Japan's export-led recovery showed further signs of losing steam on Oct. 29, with industrial production falling for the fourth month running in September as consumer prices slid anew.
Output from Japanese factories is feeling the effects from slowing export growth, as the boost from stimulus measures wanes and nations embrace tighter fiscal policies. Industrial production slid 1.9% in September from the previous month, data showed on Oct. 29, in the fourth consecutive monthly fall and heavier than the expected 0.6% drop.
Production of automobiles, electronics and other manufacturing were hardest hit, the Trade Ministry said, giving a bleak forecast for a 3.6% fall in October.
The expiration of recent car subsidies in Japan was a key factor, said analysts. "A slump in the auto industry is the outstanding factor for the decline in production," said Hideki Matsumura, senior economist at the Japan Research Institute.
The ministry forecast production to return to growth in November with a 1.7% rise. However, many analysts argue that such a scenario is overly optimistic.
"The (industrial output) recovery is now heavily relying on foreign demand, but that is also slowing down," said Matsumura, adding that he did not see a recovery emerging until the second half of next year.
The data underlined concerns for Japan after the government last week downgraded its view of the economy for the first time since February 2009. "The outlook for the fourth quarter is grim," consultancy firm Capital Economics said in a research note.
The Japanese currency has been trading at 15-year highs against the dollar, hammering the competitiveness of the crucial export sector, despite a yen-selling intervention by authorities last month. A strong yen not only makes Japan's growth-driving exports more expensive but also erodes companies' overseas profits when repatriated, with many companies considering sending more production overseas as a result.
It also makes imports cheaper, prolonging a demand-sapping cycle of deflation. Japanese consumers have been holding off on purchases in the hope of further price drops, thereby clouding future corporate investment.

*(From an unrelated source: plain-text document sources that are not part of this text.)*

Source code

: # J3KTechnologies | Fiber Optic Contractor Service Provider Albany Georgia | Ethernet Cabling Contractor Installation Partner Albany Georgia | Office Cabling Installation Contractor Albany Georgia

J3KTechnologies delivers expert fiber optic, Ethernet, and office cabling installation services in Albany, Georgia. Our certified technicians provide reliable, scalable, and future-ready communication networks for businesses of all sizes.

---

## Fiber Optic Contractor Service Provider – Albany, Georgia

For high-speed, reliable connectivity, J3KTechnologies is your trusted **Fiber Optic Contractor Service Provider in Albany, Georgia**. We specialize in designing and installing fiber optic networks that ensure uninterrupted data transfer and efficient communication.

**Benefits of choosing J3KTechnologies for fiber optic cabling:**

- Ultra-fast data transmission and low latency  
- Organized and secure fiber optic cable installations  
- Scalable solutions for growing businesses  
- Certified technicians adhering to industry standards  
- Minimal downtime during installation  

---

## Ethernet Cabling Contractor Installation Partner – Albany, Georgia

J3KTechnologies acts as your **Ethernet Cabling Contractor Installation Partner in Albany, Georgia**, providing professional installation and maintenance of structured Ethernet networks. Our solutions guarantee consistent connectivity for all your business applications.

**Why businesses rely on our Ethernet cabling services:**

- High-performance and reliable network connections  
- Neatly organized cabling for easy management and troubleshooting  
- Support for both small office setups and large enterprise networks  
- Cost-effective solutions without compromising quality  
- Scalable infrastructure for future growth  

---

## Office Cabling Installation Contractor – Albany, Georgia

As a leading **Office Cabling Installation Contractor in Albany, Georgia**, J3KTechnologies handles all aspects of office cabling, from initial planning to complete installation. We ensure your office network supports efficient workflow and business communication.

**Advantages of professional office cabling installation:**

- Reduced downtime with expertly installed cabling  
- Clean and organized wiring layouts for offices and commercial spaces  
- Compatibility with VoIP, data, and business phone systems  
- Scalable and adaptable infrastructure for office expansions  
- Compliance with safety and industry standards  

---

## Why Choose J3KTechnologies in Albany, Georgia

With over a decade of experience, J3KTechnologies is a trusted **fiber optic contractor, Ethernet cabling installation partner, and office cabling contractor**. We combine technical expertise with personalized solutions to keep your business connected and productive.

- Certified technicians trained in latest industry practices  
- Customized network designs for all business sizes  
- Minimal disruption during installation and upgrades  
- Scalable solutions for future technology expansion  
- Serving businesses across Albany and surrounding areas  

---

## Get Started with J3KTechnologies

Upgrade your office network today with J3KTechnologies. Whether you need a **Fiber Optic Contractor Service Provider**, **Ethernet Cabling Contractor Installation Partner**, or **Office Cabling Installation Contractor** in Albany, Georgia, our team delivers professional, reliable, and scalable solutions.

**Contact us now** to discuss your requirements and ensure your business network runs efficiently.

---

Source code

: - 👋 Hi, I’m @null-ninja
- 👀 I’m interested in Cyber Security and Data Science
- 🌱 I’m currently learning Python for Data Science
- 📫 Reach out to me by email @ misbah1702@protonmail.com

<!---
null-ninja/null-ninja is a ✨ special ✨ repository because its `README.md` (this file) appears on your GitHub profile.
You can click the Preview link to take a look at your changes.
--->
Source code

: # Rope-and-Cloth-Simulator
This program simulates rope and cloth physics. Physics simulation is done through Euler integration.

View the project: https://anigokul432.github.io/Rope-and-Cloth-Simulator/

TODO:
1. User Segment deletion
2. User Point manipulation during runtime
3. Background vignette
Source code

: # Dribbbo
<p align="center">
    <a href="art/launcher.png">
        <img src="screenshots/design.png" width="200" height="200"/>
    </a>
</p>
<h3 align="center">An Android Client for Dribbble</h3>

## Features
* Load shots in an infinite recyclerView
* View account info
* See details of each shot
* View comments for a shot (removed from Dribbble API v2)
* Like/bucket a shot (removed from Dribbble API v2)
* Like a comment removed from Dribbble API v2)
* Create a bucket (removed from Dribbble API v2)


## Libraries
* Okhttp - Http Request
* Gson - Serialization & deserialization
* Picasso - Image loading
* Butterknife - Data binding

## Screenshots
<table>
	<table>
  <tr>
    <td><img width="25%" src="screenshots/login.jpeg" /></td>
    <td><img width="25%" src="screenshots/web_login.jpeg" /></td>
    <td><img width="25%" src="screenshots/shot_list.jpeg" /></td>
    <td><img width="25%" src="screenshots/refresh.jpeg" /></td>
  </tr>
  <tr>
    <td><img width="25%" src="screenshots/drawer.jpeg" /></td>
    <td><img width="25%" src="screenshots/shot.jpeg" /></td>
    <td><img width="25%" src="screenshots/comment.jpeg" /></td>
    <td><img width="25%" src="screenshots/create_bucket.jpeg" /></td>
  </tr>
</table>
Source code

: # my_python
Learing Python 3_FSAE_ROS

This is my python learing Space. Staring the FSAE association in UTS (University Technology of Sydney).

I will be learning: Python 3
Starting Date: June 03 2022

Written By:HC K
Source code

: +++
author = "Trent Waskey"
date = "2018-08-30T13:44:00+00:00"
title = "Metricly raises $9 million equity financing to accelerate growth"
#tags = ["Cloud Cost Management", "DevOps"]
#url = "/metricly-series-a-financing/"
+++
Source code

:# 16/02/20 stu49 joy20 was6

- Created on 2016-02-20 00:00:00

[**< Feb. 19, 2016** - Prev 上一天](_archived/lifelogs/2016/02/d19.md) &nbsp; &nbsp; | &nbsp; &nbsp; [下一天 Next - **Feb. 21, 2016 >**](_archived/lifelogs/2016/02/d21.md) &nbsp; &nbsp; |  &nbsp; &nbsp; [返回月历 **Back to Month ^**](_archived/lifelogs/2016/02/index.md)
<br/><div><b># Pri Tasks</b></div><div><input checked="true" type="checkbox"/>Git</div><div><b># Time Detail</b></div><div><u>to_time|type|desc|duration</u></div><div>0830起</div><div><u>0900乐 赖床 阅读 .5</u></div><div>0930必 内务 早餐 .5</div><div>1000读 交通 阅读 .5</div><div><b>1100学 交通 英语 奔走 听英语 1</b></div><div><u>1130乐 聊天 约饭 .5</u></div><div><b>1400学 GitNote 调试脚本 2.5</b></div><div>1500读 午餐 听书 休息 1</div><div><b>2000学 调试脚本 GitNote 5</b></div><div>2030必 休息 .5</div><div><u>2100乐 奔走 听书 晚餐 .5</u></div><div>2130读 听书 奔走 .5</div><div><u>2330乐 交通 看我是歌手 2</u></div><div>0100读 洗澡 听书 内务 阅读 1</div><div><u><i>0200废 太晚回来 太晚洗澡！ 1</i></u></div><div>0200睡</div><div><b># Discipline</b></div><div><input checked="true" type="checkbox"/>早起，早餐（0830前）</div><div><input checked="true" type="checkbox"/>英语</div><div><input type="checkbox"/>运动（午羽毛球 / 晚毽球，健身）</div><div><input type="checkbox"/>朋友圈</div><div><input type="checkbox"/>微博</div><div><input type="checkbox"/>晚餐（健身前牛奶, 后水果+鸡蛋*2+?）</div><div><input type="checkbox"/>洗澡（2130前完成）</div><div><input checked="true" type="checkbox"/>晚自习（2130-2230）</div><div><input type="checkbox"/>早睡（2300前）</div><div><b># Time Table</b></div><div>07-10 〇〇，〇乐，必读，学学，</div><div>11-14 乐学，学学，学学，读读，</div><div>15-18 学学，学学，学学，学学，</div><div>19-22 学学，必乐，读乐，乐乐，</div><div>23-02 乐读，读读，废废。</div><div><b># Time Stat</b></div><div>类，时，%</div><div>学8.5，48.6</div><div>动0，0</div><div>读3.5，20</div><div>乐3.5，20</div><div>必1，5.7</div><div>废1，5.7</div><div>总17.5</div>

Separate data illustrated Japan's entrenched deflation, showing that consumer prices fell 1.1% in September from a year earlier, marking the 19th straight month of decline. The fall was slightly greater than market expectations of a 1.0 percent decline, according to a joint Dow Jones Newswires and Nikkei poll of economists.
In its semi-annual economic report on Oct. 28, the Bank of Japan said consumer prices would continue falling until fiscal 2011 and pledged to hold its key rate between zero and 0.1% until deflation was beaten. The bank's decision to hold rates followed its surprise move this month to adopt a near zero-rate policy and announce a five trillion yen (US$61 billion) asset purchase scheme to lower borrowing costs and tackle deflation. It also lowered its forecast for the nation's growth and warned that a strong yen was slowing the fragile recovery from recession.
Japan's gross domestic product grew by an annualized 1.5% in the April-June quarter, well off the previous quarter's growth of 5%.
In other data Friday, Japan's unemployment rate fell 0.1 percentage points from August to 5% in September.